Il faut bien vivre avec son époque. De nos jours, nous sommes à l’ère du tout numérique et parler d’innovation sans y atteler un aspect technologique, c’est la vouer à une mort certaine, lance Helton.

Parmi les nombreuses innovations, une appli sera dédiée aux éleveurs. Même si le développement de l’appli a pris du retard,  Helton croit dur comme fer que la prochaine révolution verte passera par le numérique.

Pour le moment, le produit est toujours à l’étape prototype. Mais nous comptons bientôt le développer et le lancer, souligne-t-il.

Il est l’invité jeudi du journal Agridigitale.

Parlez-nous de l'application FarmApp ?

Helton Yawovi Agbewonou : FarmApp est un système informatique que nous avions initié lors d’un hackathon en 2015. Nous n'y avions plus retravaillé à fond parce que l’équipe s’est tournée vers un projet qui nous est propre.

Néanmoins, pour explication, FarmApp est dédiée à l’élevage et composé d’une application mobile et d’une interface web. L’appli mobile sert de conseiller pour l’éleveur quelle que soit sa spéculation, en l’alertant par rapport aux traitements importants selon les âges des animaux, en le conseillant sur les conduites à tenir en cas de maladie ou d’épizootie, en l’aidant au rationnement selon le type et l’âge des animaux, bref tous travaux importants pour une bonne conduite.

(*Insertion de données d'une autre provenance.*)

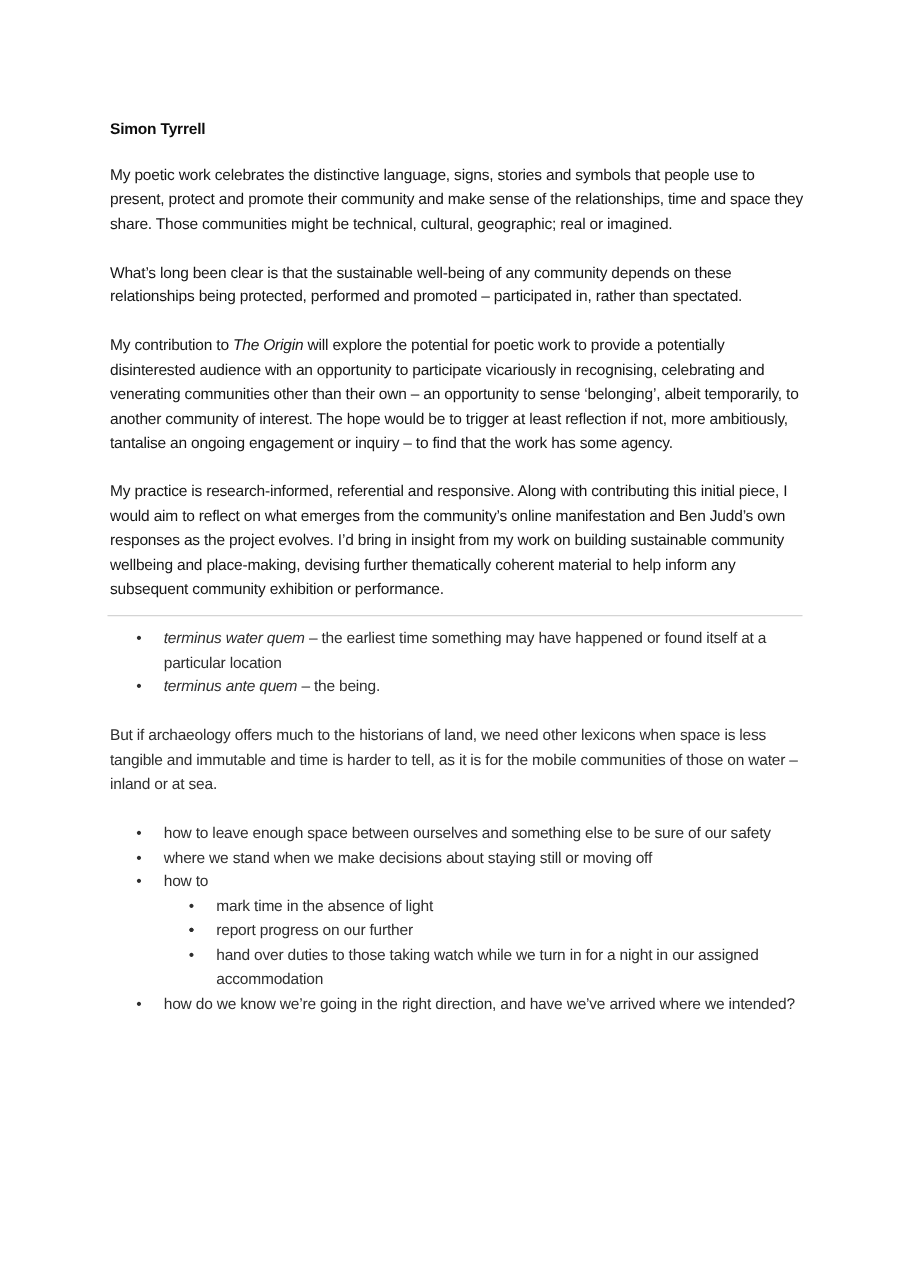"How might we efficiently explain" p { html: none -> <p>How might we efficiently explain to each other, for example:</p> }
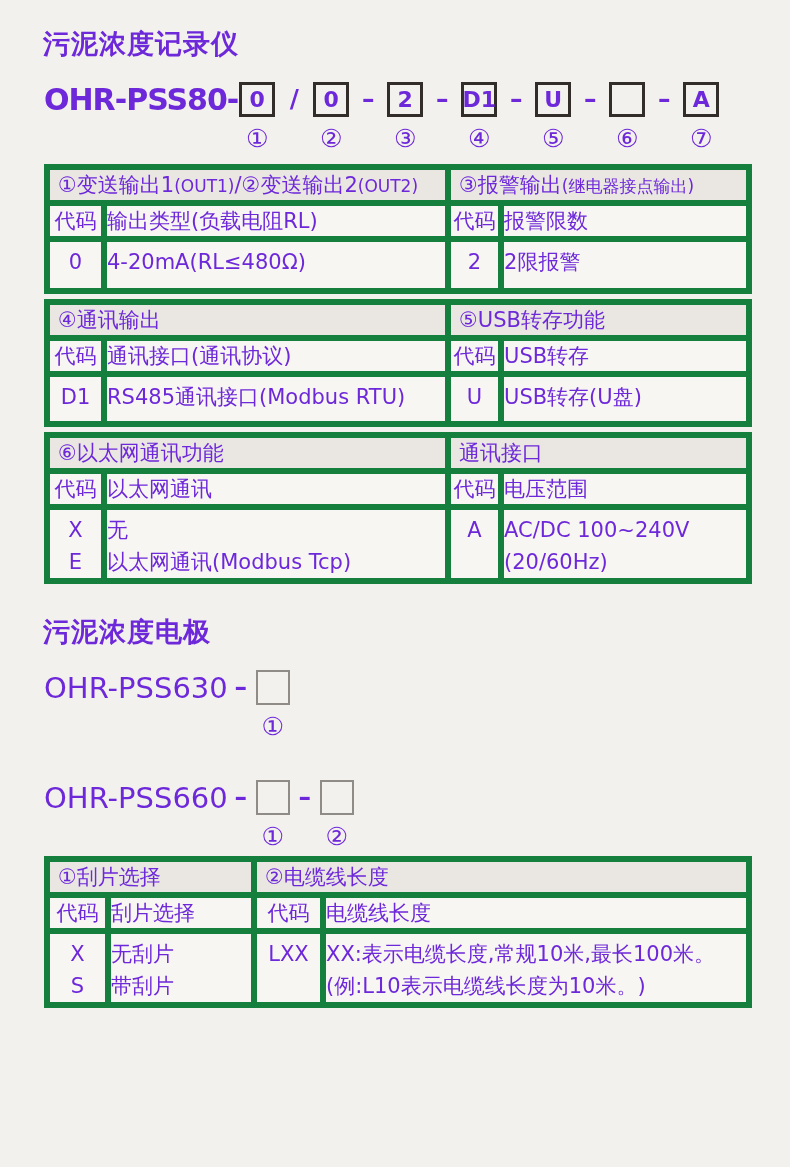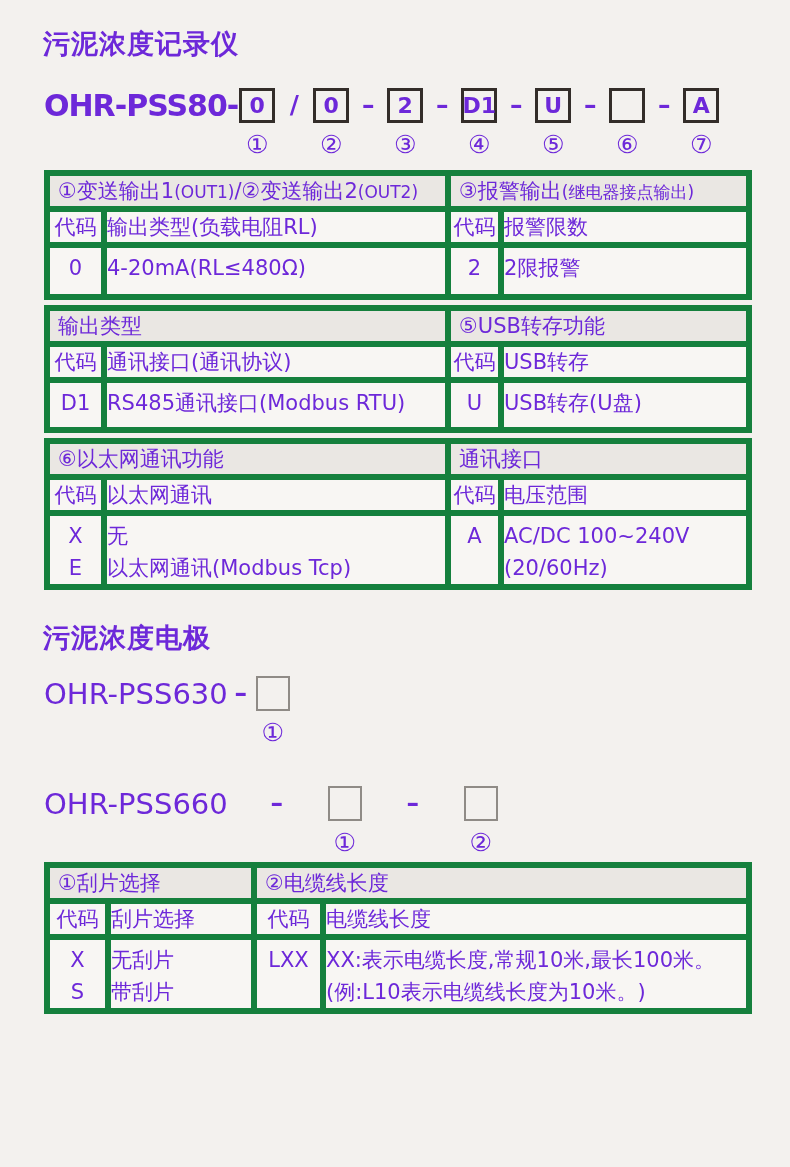"OHR-PSS80-" div.model-row { margin-top: 26px -> 20px }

Pour réussir tout cela, nous avons inséré dans l’appli une fonctionnalité permettant aux éleveurs de s’adresser directement au vétérinaire le plus proche de son air de travail, de manière à recevoir des conseils pertinents et adaptés. En plus, l’application sert de bases de données pour l’identification et la caractérisation de son cheptel. On peut y reporter la date de naissances des animaux, leur race, les dates d’accouplement, de première ponte, etc.

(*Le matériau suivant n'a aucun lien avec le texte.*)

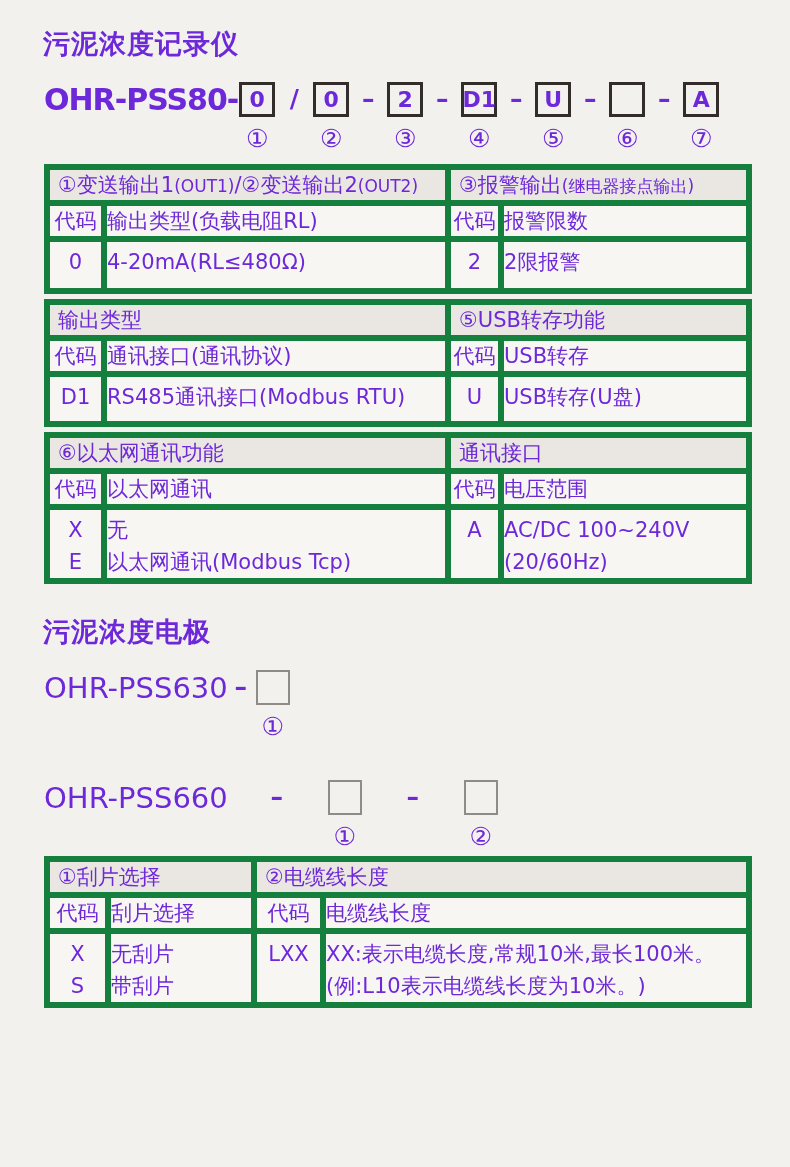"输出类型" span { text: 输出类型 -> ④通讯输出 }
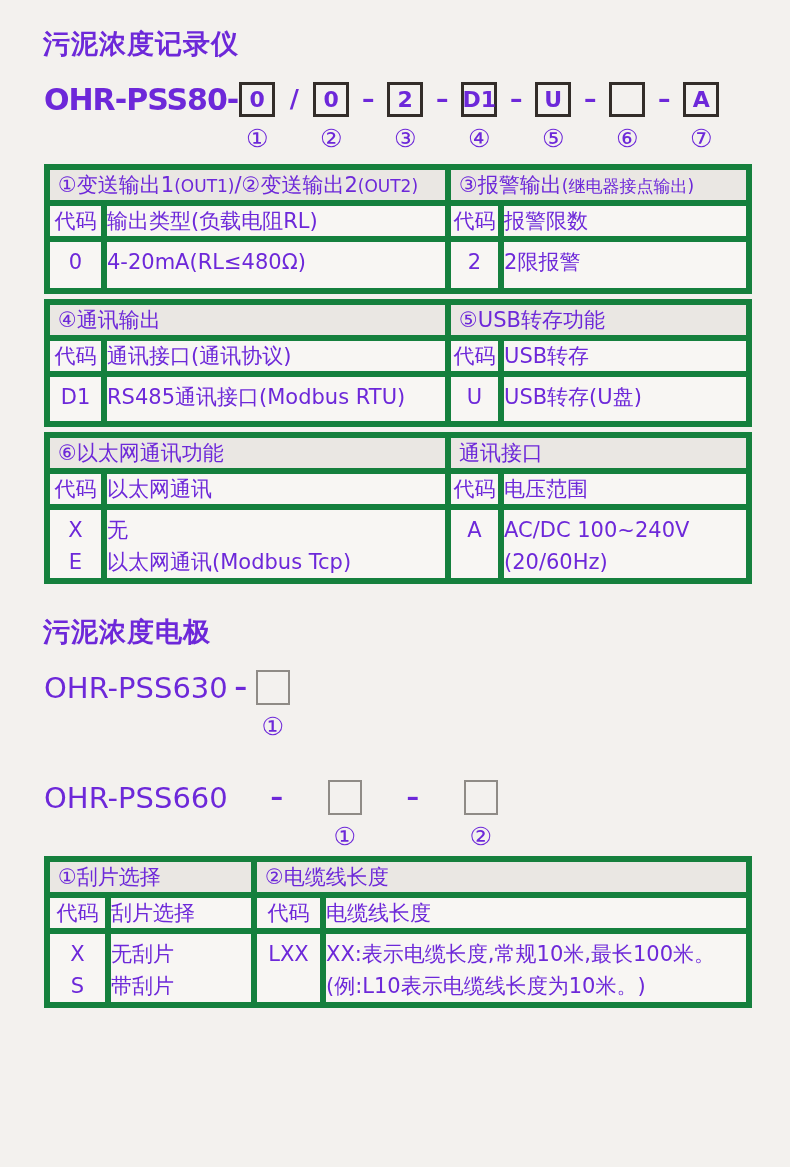"OHR-PSS660" div.model-row { gap: 36px -> none }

L’interface web sert plus de marché virtuel, véritable vitrine d’exposition des produits des éleveurs utilisateurs de FarmApp et tout autre opérateur, du moment que la traçabilité de sa marchandise est vérifiée. De plus, c’est un espace de publicité pour tout acteur de la chaîne de valeur de l’élevage. Enfin, il servira aussi de forum d’échanges entre éleveurs.

L’appli sera –t-elle accessible à tout le monde ?

Helton Yawovi Agbewonou : Toute personne désireuse peut y avoir accès. L’idée même derrière est de faire de tout passionné d’élevage un éleveur aguerri. L’application mobile sera téléchargeable gratuitement mais certaines fonctionnalités resteront payantes. Pour la plateforme web, son utilisation se fera moyennant un abonnement annuel.

Notre système permet à tout éleveur de prédire et d’éviter des incidents pouvant nuire à son activité, d’avoir une base de données électronique et actualisable de son élevage, de garantir la traçabilité de ses produits, de dénicher des clients potentiels partout ailleurs, de bénéficier des conseils d’autres éleveurs, etc.

Quels sont alors vos futurs challenges ?

Helton Yawovi Agbewonou : Nous en avons beaucoup mais comme avant-goût, nous pensons très bientôt nous lancer dans la conception d’objets connectés relatifs à l’agriculture. Nous pensons qu’il faut bien vivre avec son époque. De nos jours, nous sommes à l’ère du tout numérique et parler d’innovation sans y atteler un aspect technologique, c’est la vouer à une mort certaine.